“THE VISITOR” DI BRUCE LABRUCE

In collaborazione con Fish&Chips Film Festival, la sala del 39° Lovers Film Festival si tinge di un rosso acceso e vibrante per presentare l’ultimo lungometraggio di uno dei più audaci provocatori del cinema queer e militante. Con The Visitor, Bruce LaBruce affronta il pudore del pubblico in un lavoro violentemente queer, concepito inizialmente come un’istallazione per la fiera d’arte londinese Frieze e in seguito presentato in anteprima mondiale alla 74° Berlinale. In un esplicito omaggio a Pasolini, il regista reinterpreta Teorema (1968) a partire dal proprio immaginario pornografico-politico e adatta l’idea pasoliniana all’attuale società capitalista inglese.

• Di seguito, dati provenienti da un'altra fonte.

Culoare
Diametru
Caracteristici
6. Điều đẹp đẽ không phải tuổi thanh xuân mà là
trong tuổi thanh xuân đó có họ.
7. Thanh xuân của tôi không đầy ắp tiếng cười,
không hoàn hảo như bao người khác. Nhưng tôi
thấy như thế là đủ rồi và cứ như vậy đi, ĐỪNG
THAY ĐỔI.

Da una valigia naufragata sulle rive del Tamigi e trovata da un clochard emerge un Adone Nero (Bishop Black) completamente nudo. Il suo arrivo è commentato dalla registrazione di un discorso del 1968 di un deputato britannico contro l’immigrazione clandestina, un paesaggio sonoro che funge da contraltare all’arrivo “dell’alieno”. Il discorso razzista e omofobo – che proietta le sue ombre fino all’oggi – prosegue nella sua violenta invettiva finché il Visitatore, camminando per le strade di Londra, incontra una cameriera transgender che lo ospita nella casa bianca e borghese dei suoi datori di lavoro. Nella scena che segue il suo arrivo, in un omaggio a Salò o le 120 giornate di Sodoma, il Visitatore serve alla famiglia i suoi fluidi corporei durante un elegante banchetto. In questo caso, al contrario del precedente pasoliniano, un rapido assaggio si trasforma in un simposio orgiastico che coinvolge tutti i membri della famiglia.

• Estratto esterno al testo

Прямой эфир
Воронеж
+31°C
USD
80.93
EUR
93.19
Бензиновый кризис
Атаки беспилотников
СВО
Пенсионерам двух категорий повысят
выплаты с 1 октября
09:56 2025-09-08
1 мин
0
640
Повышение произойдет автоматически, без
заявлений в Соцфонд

Bruce LaBruce compie uno scarto rispetto al Teorema paosoliniano e presenta al pubblico una famiglia già di per sé bizzarra e disfunzionale. Anche se la borghesia ritratta comprende già le famiglie arcobaleno, LaBruce rimane fedele alle sue posizioni radicali e antagoniste, in opposizione a un progressismo di facciata. In The Visitor manca anche quel misticismo con cui Pasolini libera Emilia, la serva, poiché figlia di una cultura contadina e quindi unica depositaria di una religiosità primordiale. Nel film di Bruce LaBruce la religione cristiana e le sue imposizioni moralistiche sono solo un ulteriore ostacolo alla libertà sessuale, così l’immagine di Gesù si trasforma in un dildo usato dal Visitatore durante i suoi rapporti sessuali. Le perfomance sessuali, lontane dall’erotismo pasoliniano – e quindi esplicite e insistenti -, sono accompagnate dalla vibrante musica techno di Hannah Holland e intervallate da scritte agit-prop che appaiono a un ritmo stroboscopico per scuotere con ironia e provocazione il pubblico. Il cinema di Bruce LaBruce, legato al movimento Queercore, non cede a compromessi e trasforma l’atto sessuale in un’ arma con cui imporre narrazioni alternative e antinormative.